[Recorded data — start]
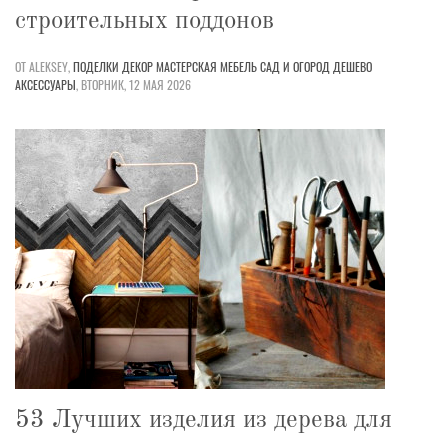
строительных поддонов
ОТ ALEKSEY,
ПОДЕЛКИ
ДЕКОР
МАСТЕРСКАЯ
МЕБЕЛЬ
САД И ОГОРОД
ДЕШЕВО
АКСЕССУАРЫ
,
ВТОРНИК, 12 МАЯ 2026
53 Лучших изделия из дерева для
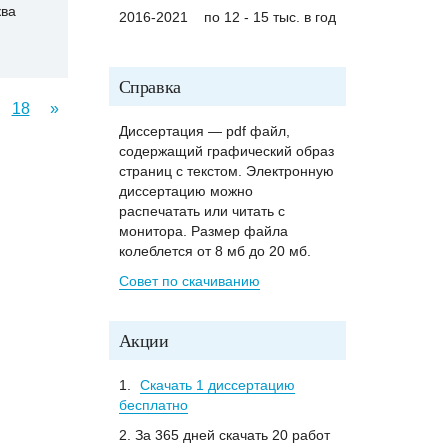
ва
2016-2021
по 12 - 15 тыс. в год
Справка
18
»
Диссертация — pdf файл,
содержащий графический образ
страниц с текстом. Электронную
диссертацию можно
распечатать или читать с
монитора. Размер файла
колеблется от 8 мб до 20 мб.
Совет по скачиванию
Акции
1.
Скачать 1 диссертацию
бесплатно
2. За 365 дней скачать 20 работ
[Recorded data — finish]
◆ What the task requires:
Count every line in the data where the string "диссертацию" occurs. Give nothing except the number.

◆ Solved exercise:
2